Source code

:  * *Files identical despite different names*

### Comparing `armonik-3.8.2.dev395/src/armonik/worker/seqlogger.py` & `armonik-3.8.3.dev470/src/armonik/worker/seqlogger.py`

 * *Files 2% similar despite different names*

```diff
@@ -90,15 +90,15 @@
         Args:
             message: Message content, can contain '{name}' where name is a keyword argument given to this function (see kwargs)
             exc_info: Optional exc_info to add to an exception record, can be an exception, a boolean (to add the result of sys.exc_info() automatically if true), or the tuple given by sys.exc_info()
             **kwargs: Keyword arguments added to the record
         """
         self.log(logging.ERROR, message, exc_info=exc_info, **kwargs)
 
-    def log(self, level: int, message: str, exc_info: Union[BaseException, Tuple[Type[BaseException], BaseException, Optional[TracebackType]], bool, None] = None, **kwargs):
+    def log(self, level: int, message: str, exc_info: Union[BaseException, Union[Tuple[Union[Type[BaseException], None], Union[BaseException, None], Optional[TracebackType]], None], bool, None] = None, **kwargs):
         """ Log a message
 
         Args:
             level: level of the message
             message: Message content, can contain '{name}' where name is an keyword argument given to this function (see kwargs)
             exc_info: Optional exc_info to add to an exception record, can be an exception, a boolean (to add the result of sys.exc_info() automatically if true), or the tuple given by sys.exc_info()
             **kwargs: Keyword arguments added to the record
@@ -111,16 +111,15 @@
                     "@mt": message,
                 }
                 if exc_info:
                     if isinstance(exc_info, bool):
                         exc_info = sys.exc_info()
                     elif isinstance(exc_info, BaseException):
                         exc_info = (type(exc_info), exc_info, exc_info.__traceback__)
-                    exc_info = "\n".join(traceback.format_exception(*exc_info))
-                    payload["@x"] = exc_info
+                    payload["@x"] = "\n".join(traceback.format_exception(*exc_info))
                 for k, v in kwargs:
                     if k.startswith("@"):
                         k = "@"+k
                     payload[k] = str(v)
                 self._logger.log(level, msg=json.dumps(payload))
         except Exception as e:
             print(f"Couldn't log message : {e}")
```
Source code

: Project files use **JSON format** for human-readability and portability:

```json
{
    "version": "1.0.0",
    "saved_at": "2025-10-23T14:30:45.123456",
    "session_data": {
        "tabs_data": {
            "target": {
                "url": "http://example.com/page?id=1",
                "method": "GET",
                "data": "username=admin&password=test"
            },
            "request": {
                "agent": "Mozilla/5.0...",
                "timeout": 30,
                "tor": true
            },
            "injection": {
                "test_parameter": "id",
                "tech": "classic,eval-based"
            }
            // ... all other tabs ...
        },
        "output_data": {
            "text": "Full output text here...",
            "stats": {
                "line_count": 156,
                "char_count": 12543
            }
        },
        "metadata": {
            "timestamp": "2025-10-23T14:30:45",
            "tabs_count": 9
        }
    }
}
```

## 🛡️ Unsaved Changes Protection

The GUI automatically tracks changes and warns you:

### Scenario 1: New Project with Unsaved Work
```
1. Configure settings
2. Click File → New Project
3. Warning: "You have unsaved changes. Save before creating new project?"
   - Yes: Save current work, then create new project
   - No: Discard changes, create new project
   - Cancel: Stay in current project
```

* [Work order]:
Could you report how many lines of the listing above hold "level"? Only the number is needed.

* [Written reply]:
4